Здесь барон виновато улыбнулся своему господину. Тот, однако, никак на это не отреагировал. Продолжал стоять в своей любимой позе: руки за спиной, ноги широко расставлены, спина прямая, словно пика, а голова чуть задрана вверх.

«Зачем ему это надо — смотреть свысока?» — в очередной раз подумал про себя да Гора. — «Он же и так на голову выше большей части известных мне людей! Вполне можно смотреть на них свысока лишь чуть наклонив голову!»

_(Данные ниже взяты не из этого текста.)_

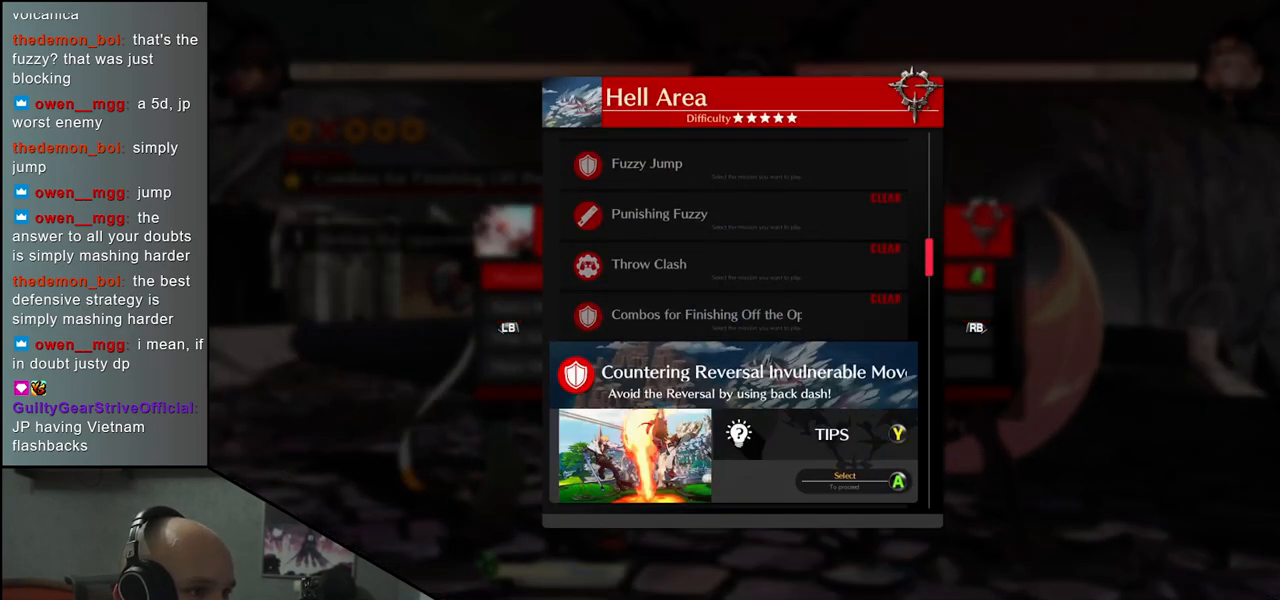
{"buttons": [], "left_stick": "center", "events": []}
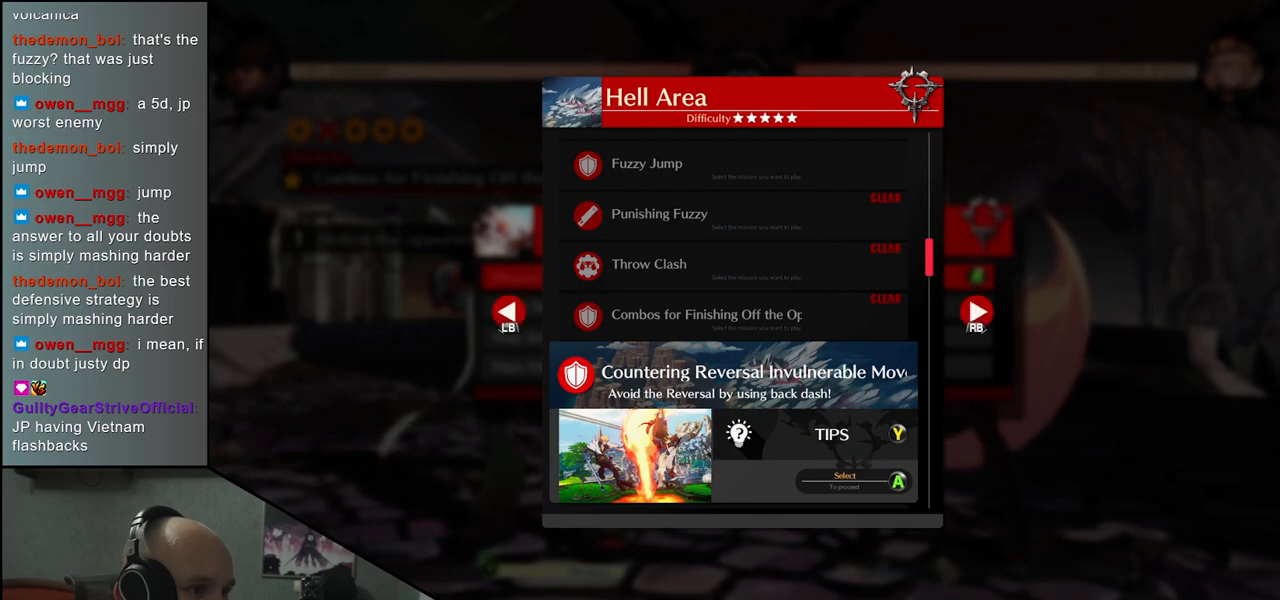
{"buttons": [], "left_stick": "center", "events": []}
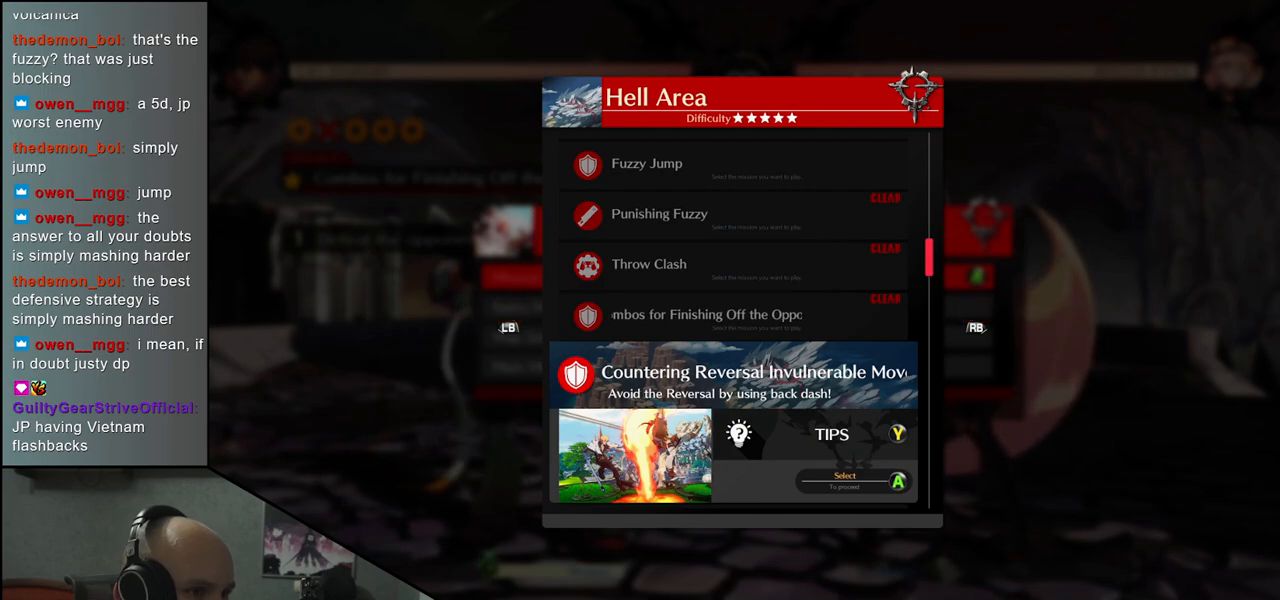
{"buttons": [], "left_stick": "center", "events": []}
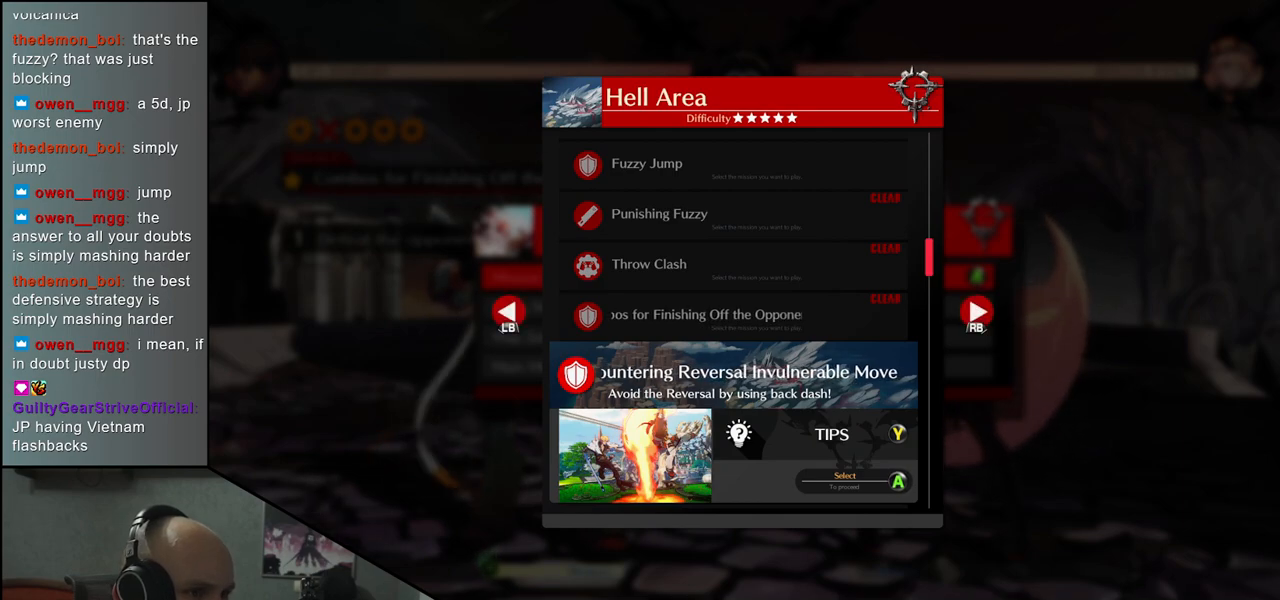
{"buttons": [], "left_stick": "center", "events": []}
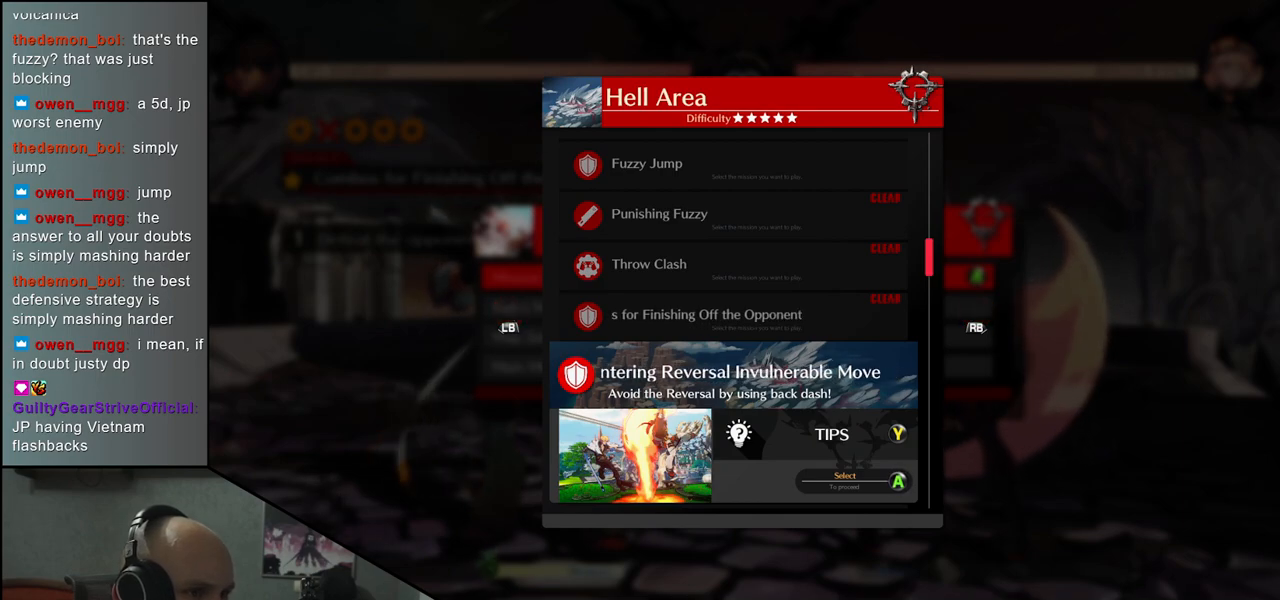
{"buttons": [], "left_stick": "center", "events": [[233, "L1", "down"], [267, "L1", "up"]]}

Маркизу было немногим больше сорока лет. Густая, аккуратно подстриженная борода, начавшие седеть черные волосы, собранные в хвост на затылке. Сильные руки воина — оружие сами по себе, широкие плечи. Неброский костюм: камзол болотного цвета, коричневые штаны, коричневой же кожи сапоги чуть выше колена, широкая перевязь шпаги через плечо, с пустыми сейчас ножнами. Лицо солдата, который повидал столько всего, что лучше бы с ним пить не садиться. Маска из резких черт, которые создавались будто бы взмахами меча: Скулы! Подбородок! Лоб! Черные глаза, которые всегда прищурены, словно их хозяин сейчас не в теплом, отапливаемым пятью печами зале, а на палубе боевого корабля и в лицо ему бьет холодный ветер с водяной пылью. Бенедикт знал маркиза давно, с того момента, как отец привез его в столицу из родного поместья и назначил своим помощником, но не переставал удивляться этому несоответствию. Тому, как под внешностью древнего воина скрывался политик и игрок.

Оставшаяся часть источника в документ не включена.